Showing 5 changed files with 45 additions and 58 deletions.
diff --git a/crypto/lhash/lh_stats.c b/crypto/lhash/lh_stats.c
@@ -1,5 +1,5 @@
 /*
- * Copyright 1995-2016 The OpenSSL Project Authors. All Rights Reserved.

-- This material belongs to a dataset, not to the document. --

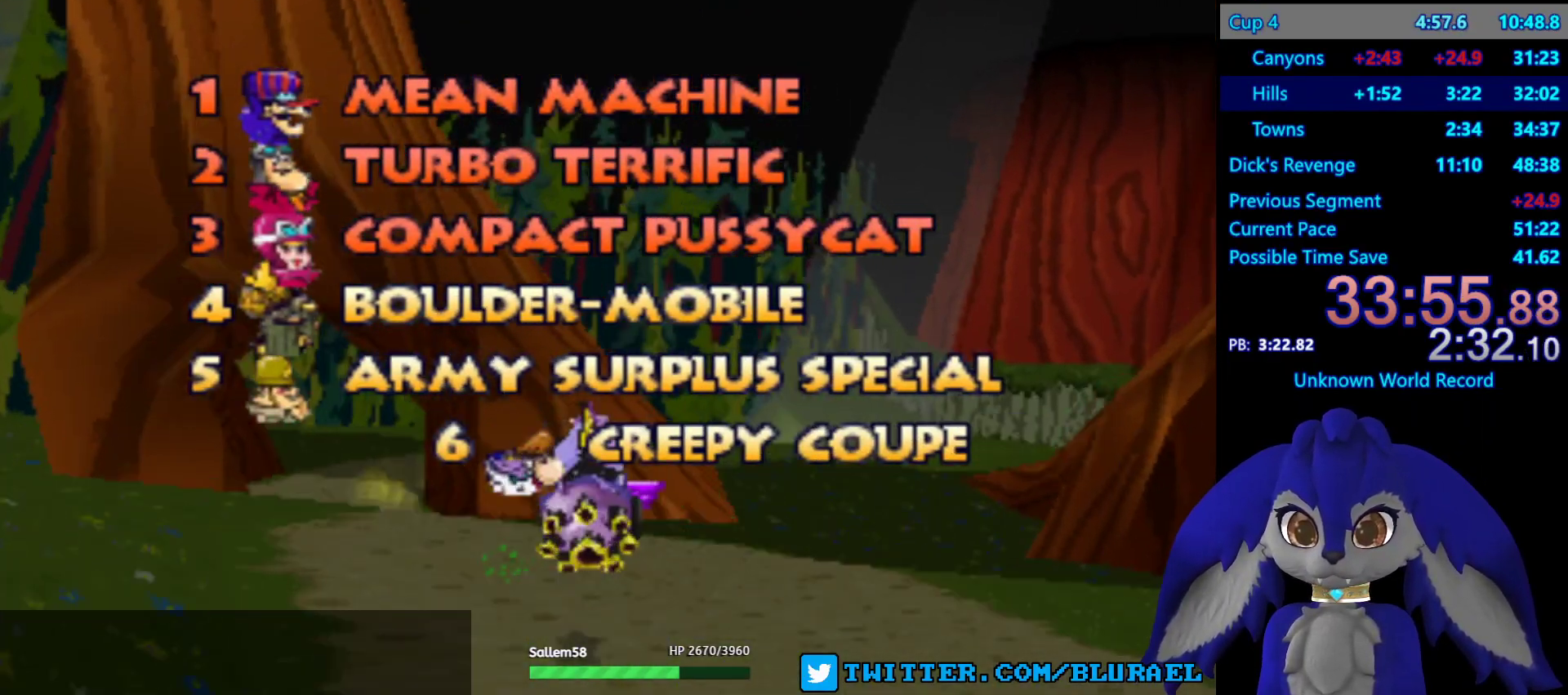
{"buttons": ["CROSS"], "left_stick": "center", "right_stick": "center", "events": [[33, "CROSS", "up"], [133, "CROSS", "down"], [217, "CROSS", "up"], [300, "CROSS", "down"], [383, "CROSS", "up"], [483, "CROSS", "down"]]}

+ * Copyright 1995-2017 The OpenSSL Project Authors. All Rights Reserved.
  *
  * Licensed under the OpenSSL license (the "License").  You may not use
  * this file except in compliance with the License.  You can obtain a copy
@@ -61,35 +61,22 @@ void OPENSSL_LH_node_usage_stats(const OPENSSL_LHASH *lh, FILE *fp)
 
 void OPENSSL_LH_stats_bio(const OPENSSL_LHASH *lh, BIO *out)
 {
-    OPENSSL_LHASH *lh_mut = (OPENSSL_LHASH *) lh;
-    int ret;
-
     BIO_printf(out, "num_items             = %lu\n", lh->num_items);
-    BIO_printf(out, "num_nodes             = %u\n", lh->num_nodes);
-    BIO_printf(out, "num_alloc_nodes       = %u\n", lh->num_alloc_nodes);
+    BIO_printf(out, "num_nodes             = %u\n",  lh->num_nodes);
+    BIO_printf(out, "num_alloc_nodes       = %u\n",  lh->num_alloc_nodes);
     BIO_printf(out, "num_expands           = %lu\n", lh->num_expands);
     BIO_printf(out, "num_expand_reallocs   = %lu\n", lh->num_expand_reallocs);
     BIO_printf(out, "num_contracts         = %lu\n", lh->num_contracts);
-    BIO_printf(out, "num_contract_reallocs = %lu\n",
-               lh->num_contract_reallocs);
-    CRYPTO_atomic_add(&lh_mut->num_hash_calls, 0, &ret,
-                      lh->retrieve_stats_lock);
-    BIO_printf(out, "num_hash_calls        = %d\n", ret);
-    CRYPTO_atomic_add(&lh_mut->num_comp_calls, 0, &ret,
-                      lh->retrieve_stats_lock);
-    BIO_printf(out, "num_comp_calls        = %d\n", ret);
+    BIO_printf(out, "num_contract_reallocs = %lu\n", lh->num_contract_reallocs);
+    BIO_printf(out, "num_hash_calls        = %lu\n", lh->num_hash_calls);
+    BIO_printf(out, "num_comp_calls        = %lu\n", lh->num_comp_calls);
     BIO_printf(out, "num_insert            = %lu\n", lh->num_insert);
     BIO_printf(out, "num_replace           = %lu\n", lh->num_replace);
     BIO_printf(out, "num_delete            = %lu\n", lh->num_delete);
     BIO_printf(out, "num_no_delete         = %lu\n", lh->num_no_delete);
-    CRYPTO_atomic_add(&lh_mut->num_retrieve, 0, &ret, lh->retrieve_stats_lock);
-    BIO_printf(out, "num_retrieve          = %d\n", ret);
-    CRYPTO_atomic_add(&lh_mut->num_retrieve_miss, 0, &ret,
-                      lh->retrieve_stats_lock);
-    BIO_printf(out, "num_retrieve_miss     = %d\n", ret);
-    CRYPTO_atomic_add(&lh_mut->num_hash_comps, 0, &ret,
-                      lh->retrieve_stats_lock);
-    BIO_printf(out, "num_hash_comps        = %d\n", ret);
+    BIO_printf(out, "num_retrieve          = %lu\n", lh->num_retrieve);
+    BIO_printf(out, "num_retrieve_miss     = %lu\n", lh->num_retrieve_miss);
+    BIO_printf(out, "num_hash_comps        = %lu\n", lh->num_hash_comps);
 }
 
 void OPENSSL_LH_node_stats_bio(const OPENSSL_LHASH *lh, BIO *out)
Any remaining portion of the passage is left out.